Spreekuur is a digital platform with which the patient does the triage and anamnesis themselves, and a general practitioner is able to deal with care-related questions digitally (and quickly). Using Spreekuur’s website or mobile app, patients prepare for the consultation by answering questions about, amongst other things, the nature, circumstances, duration, and probable cause of the complaint. If the answers to the first questions indicate that the medical complaint is very serious, the patient is advised to call emergency services. If this is not the case, the answers to the questions are sent to the digital GP on call, who can then video call or chat with the patient. After the consultation, a summary is automatically added to the electronic health record (EHR).
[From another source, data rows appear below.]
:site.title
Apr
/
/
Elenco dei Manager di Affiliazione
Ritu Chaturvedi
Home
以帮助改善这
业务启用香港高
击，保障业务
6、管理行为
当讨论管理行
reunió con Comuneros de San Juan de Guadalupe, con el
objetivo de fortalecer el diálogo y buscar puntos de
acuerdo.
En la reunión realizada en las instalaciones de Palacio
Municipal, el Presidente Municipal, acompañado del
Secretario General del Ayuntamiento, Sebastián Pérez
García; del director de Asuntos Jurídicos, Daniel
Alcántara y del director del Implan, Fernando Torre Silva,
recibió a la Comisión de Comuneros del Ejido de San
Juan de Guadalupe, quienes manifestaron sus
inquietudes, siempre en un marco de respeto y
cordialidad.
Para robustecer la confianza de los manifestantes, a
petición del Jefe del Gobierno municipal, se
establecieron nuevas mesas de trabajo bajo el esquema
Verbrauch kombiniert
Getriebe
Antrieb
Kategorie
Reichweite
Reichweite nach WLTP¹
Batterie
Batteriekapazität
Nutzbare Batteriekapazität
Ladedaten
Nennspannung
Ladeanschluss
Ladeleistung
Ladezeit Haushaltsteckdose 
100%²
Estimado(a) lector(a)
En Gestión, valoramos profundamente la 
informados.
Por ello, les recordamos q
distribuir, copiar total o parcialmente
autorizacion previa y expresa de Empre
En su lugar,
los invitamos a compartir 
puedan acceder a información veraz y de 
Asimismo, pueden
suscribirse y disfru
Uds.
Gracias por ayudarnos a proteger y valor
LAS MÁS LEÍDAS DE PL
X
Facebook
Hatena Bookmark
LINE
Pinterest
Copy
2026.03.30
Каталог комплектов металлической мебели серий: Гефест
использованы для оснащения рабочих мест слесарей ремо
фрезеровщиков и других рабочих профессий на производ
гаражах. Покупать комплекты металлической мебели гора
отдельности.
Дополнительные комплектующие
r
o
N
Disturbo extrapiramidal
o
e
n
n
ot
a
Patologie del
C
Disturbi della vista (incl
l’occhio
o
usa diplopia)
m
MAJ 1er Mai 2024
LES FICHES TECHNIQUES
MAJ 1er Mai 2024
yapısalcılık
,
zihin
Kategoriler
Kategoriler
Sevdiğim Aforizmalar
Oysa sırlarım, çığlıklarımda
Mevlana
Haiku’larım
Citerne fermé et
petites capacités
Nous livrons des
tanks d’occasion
Spreekuur is currently mostly used as a digital GP surgery, but more and more patients are able to use the platform with their own GPs. Meanwhile, Spreekuur was successfully implemented at GP surgery Eemland in March 2020. One month later, it was also implemented at GP surgery Rijnmond. Within five months, over 7,000 consultations were completed digitally at both GP surgeries. The corona crisis was an important accelerator in that contactless consultations became sought-after. The pilots at both GP surgeries show that Spreekuur helps triagists save time on consultations. In almost half the cases, patients end up at Spreekuur directly, without mediation from a triages. In 50% of cases, a physical consultation is even prevented. The triage and anamnesis are continuously optimised. “We saw, for example, that patients indicated a high pain score on a numerical scale, which would mean we wouldn’t always be able to help them online. That’s why we’ve developed a pain scale that can objectively indicate what a pain score means. People now indicate their pain level much more accurately,” states Inez Teunissen. Spreekuur shows that a shift from (phone) consults to digital consult can be achieved with satisfaction on both the part of the patient and the healthcare professional. Because the patient logs in through the app or website themselves and fills out the triage, the administrative burdens of the triagist and GP are lessened considerably.
For the implementation of Spreekuur, the findings from an earlier digital consultation pilotat Huisartsen Eemland were used, amongst other things. Spreekuur is integrated in Topicus GP Surgery and VIPLive, which prevents GPs from having to repeat work. About 60% of GP surgeries uses this system, which supports the scale-up of Spreekuur enormously. A healthcare professional can communicate easily with second-line care and declarations, too, are processed via the system. The questionnaires are based on the NHG-standards, the Dutch Triage Standard, and the website www.thuisarts.nl. The questionnaires were academically validated in close collaboration with The Healthcare Innovation Center (THINC.), which is part of the Universitair Medisch Centrum Utrecht (UMCU). With GP Surgery Eemland as its launching customer, Spreekuur was fine-tuned further. “The implementation trajectory is a cyclical process of continuous monitoring and adjusting.”
Within the implementation trajectory, much attention was paid to creating support amongst users and increasing the faith in the application. Each organisation works with a lead triagist who functions as a linking pin between Spreekuur’s implementation team and the triagists at the GP surgery. This way, feedback is collected in one central place, and iterations can be implemented faster. Triagists and GPs were trained in the application’s use by the implementation team. “Because of the corona crisis, GPs in the Rijnmond region had to be trained remotely. Using e-learnings and a train-the-trainer principle, we were able to scale up relatively quickly,” says Rosa Scherion. However, it sometimes remains tricky, and it takes time to have triagists fully trust the technology.
At the moment, Spreekuur is available for adults in about fifteen treatment areas, and apart from expanding the treatment areas, a similar application for children is being looked into, which will go live later this year. ‘Besides that, pilots are also being run to make Spreekuur available for regular general practices, not only the evening and weekend ones,’ spoke Bertus Buitenhuis. Whether the application is actually cost-effective will take a while to prove. Indeed, GPs will have to get used to the new procedure. As it turns out, it takes about 30 digital consults for a general practitioner to reach base level. An agreement also needs to be reached, in consultation with health insurance companies, on compensation for the aforementioned consults, in order to scale up the ANW nationally.
Spreekuur wants to respond to the increasing demand for primary care services and the shift from secondary to primary care. Prompted in part by the increasing workload and shortage of GPs and triagists, Spreekuur strongly believes in the possibilities that digitalisation of healthcare offers for the efficiency and effectiveness of care. Teunissen: “Our ambition is to be useable 24/7 by half of Dutch people, within five years. To do this, integration with other systems is necessary.”